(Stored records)

————————

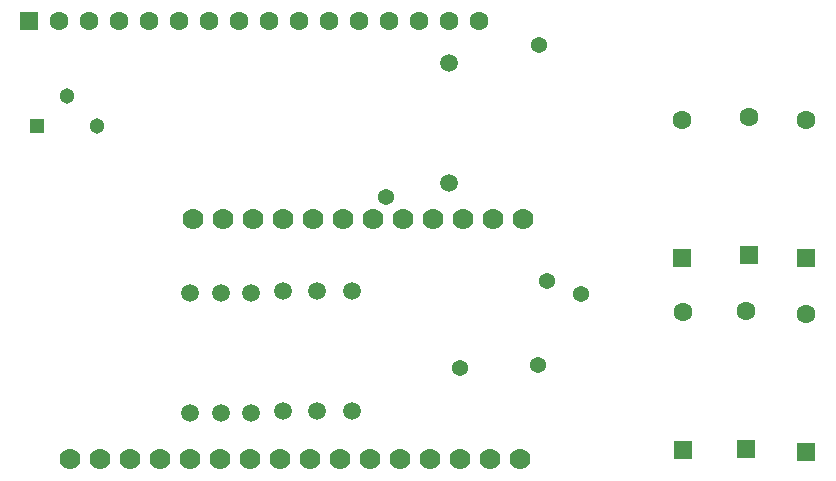
<source format=gbs>
%FSTAX23Y23*%
%MOIN*%
%SFA1B1*%

%IPPOS*%
%ADD15R,0.051240X0.051240*%
%ADD16C,0.051240*%
%ADD17R,0.063060X0.063060*%
%ADD18C,0.063060*%
%ADD19C,0.059120*%
%ADD20R,0.063060X0.063060*%
%ADD21C,0.070000*%
%ADD22C,0.054000*%
%LNadafruit_feather_m0_adalogger-1*%
%LPD*%
G54D15*
X0014Y0116D03*
G54D16*
X0034Y0116D03*
X0024Y0126D03*
G54D17*
X00115Y0151D03*
G54D18*
X00215Y0151D03*
X00315D03*
X00415D03*
X00515D03*
X00615D03*
X00715D03*
X00815D03*
X00915D03*
X01015D03*
X01115D03*
X01215D03*
X01315D03*
X01415D03*
X01515D03*
X01615D03*
X02295Y00539D03*
X02505Y00544D03*
X02705Y00534D03*
Y01179D03*
X02515Y01189D03*
X0229Y01179D03*
G54D19*
X01515Y0097D03*
Y0137D03*
X0119Y0061D03*
Y0021D03*
X01075Y0061D03*
Y0021D03*
X0096Y0061D03*
Y0021D03*
X00855Y00605D03*
Y00205D03*
X00755Y00605D03*
Y00205D03*
X0065Y00605D03*
Y00205D03*
G54D20*
X02295Y0008D03*
X02505Y00085D03*
X02705Y00075D03*
Y0072D03*
X02515Y0073D03*
X0229Y0072D03*
G54D21*
X0066Y0085D03*
X0076D03*
X0086D03*
X0096D03*
X0106D03*
X0116D03*
X0126D03*
X0136D03*
X0146D03*
X0156D03*
X0166D03*
X0176D03*
X0175Y0005D03*
X0165D03*
X0155D03*
X0145D03*
X0135D03*
X0125D03*
X0115D03*
X0105D03*
X0095D03*
X0085D03*
X0075D03*
X0065D03*
X0055D03*
X0045D03*
X0035D03*
X0025D03*
G54D22*
X0155Y00355D03*
X0184Y00645D03*
X01815Y0143D03*
X0181Y00365D03*
X01955Y006D03*
X01305Y00925D03*
M02*
</source>
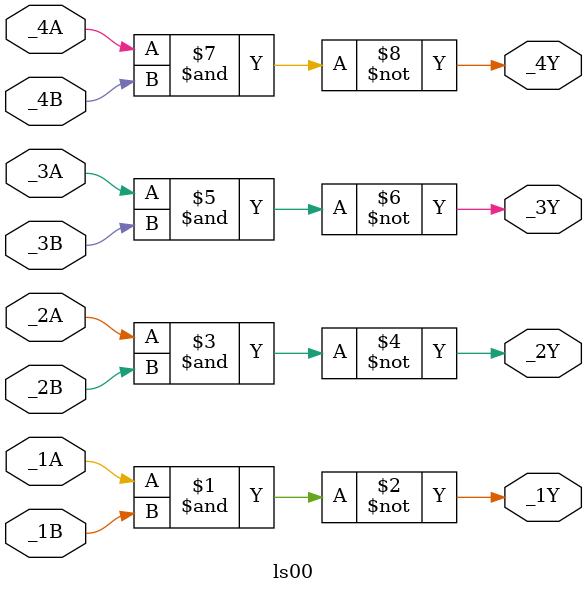
<source format=sv>
/*#########################################################################
#File Name:     ls00.sv
#Description:   SN74LS00N - Quadruple 2-Input Positive-NAND Gates.
#               Boolean function xY = !xA . !xB or xY = !xA + !xB in 
#               positive logic, where x = gate number.
#
#Date:          
#Programmer:    Jonathon McEllin, S00150412
#Version:       Rev. 1.00
#
#Notes:         
##########################################################################*/

module ls00(_1A, _1B, _1Y, _2A, _2B, _2Y, _3A, _3B, _3Y, _4A, _4B, _4Y);

	input wire _1A, _1B, _2A, _2B, _3A, _3B, _4A, _4B; 
	output wire _1Y, _2Y, _3Y, _4Y;

	nand(_1Y, _1A, _1B);
	nand(_2Y, _2A, _2B);
	nand(_3Y, _3A, _3B);
	nand(_4Y, _4A, _4B);
	
endmodule

</source>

————————

Requirement:
Reproduce the data above without a single change, please, but without its pictures.

Response to this task:
<source format=gbs>
%FSTAX23Y23*%
%MOIN*%
%SFA1B1*%

%IPPOS*%
%ADD15R,0.051240X0.051240*%
%ADD16C,0.051240*%
%ADD17R,0.063060X0.063060*%
%ADD18C,0.063060*%
%ADD19C,0.059120*%
%ADD20R,0.063060X0.063060*%
%ADD21C,0.070000*%
%ADD22C,0.054000*%
%LNadafruit_feather_m0_adalogger-1*%
%LPD*%
G54D15*
X0014Y0116D03*
G54D16*
X0034Y0116D03*
X0024Y0126D03*
G54D17*
X00115Y0151D03*
G54D18*
X00215Y0151D03*
X00315D03*
X00415D03*
X00515D03*
X00615D03*
X00715D03*
X00815D03*
X00915D03*
X01015D03*
X01115D03*
X01215D03*
X01315D03*
X01415D03*
X01515D03*
X01615D03*
X02295Y00539D03*
X02505Y00544D03*
X02705Y00534D03*
Y01179D03*
X02515Y01189D03*
X0229Y01179D03*
G54D19*
X01515Y0097D03*
Y0137D03*
X0119Y0061D03*
Y0021D03*
X01075Y0061D03*
Y0021D03*
X0096Y0061D03*
Y0021D03*
X00855Y00605D03*
Y00205D03*
X00755Y00605D03*
Y00205D03*
X0065Y00605D03*
Y00205D03*
G54D20*
X02295Y0008D03*
X02505Y00085D03*
X02705Y00075D03*
Y0072D03*
X02515Y0073D03*
X0229Y0072D03*
G54D21*
X0066Y0085D03*
X0076D03*
X0086D03*
X0096D03*
X0106D03*
X0116D03*
X0126D03*
X0136D03*
X0146D03*
X0156D03*
X0166D03*
X0176D03*
X0175Y0005D03*
X0165D03*
X0155D03*
X0145D03*
X0135D03*
X0125D03*
X0115D03*
X0105D03*
X0095D03*
X0085D03*
X0075D03*
X0065D03*
X0055D03*
X0045D03*
X0035D03*
X0025D03*
G54D22*
X0155Y00355D03*
X0184Y00645D03*
X01815Y0143D03*
X0181Y00365D03*
X01955Y006D03*
X01305Y00925D03*
M02*
</source>
<source format=sv>
/*#########################################################################
#File Name:     ls00.sv
#Description:   SN74LS00N - Quadruple 2-Input Positive-NAND Gates.
#               Boolean function xY = !xA . !xB or xY = !xA + !xB in 
#               positive logic, where x = gate number.
#
#Date:          
#Programmer:    Jonathon McEllin, S00150412
#Version:       Rev. 1.00
#
#Notes:         
##########################################################################*/

module ls00(_1A, _1B, _1Y, _2A, _2B, _2Y, _3A, _3B, _3Y, _4A, _4B, _4Y);

	input wire _1A, _1B, _2A, _2B, _3A, _3B, _4A, _4B; 
	output wire _1Y, _2Y, _3Y, _4Y;

	nand(_1Y, _1A, _1B);
	nand(_2Y, _2A, _2B);
	nand(_3Y, _3A, _3B);
	nand(_4Y, _4A, _4B);
	
endmodule

</source>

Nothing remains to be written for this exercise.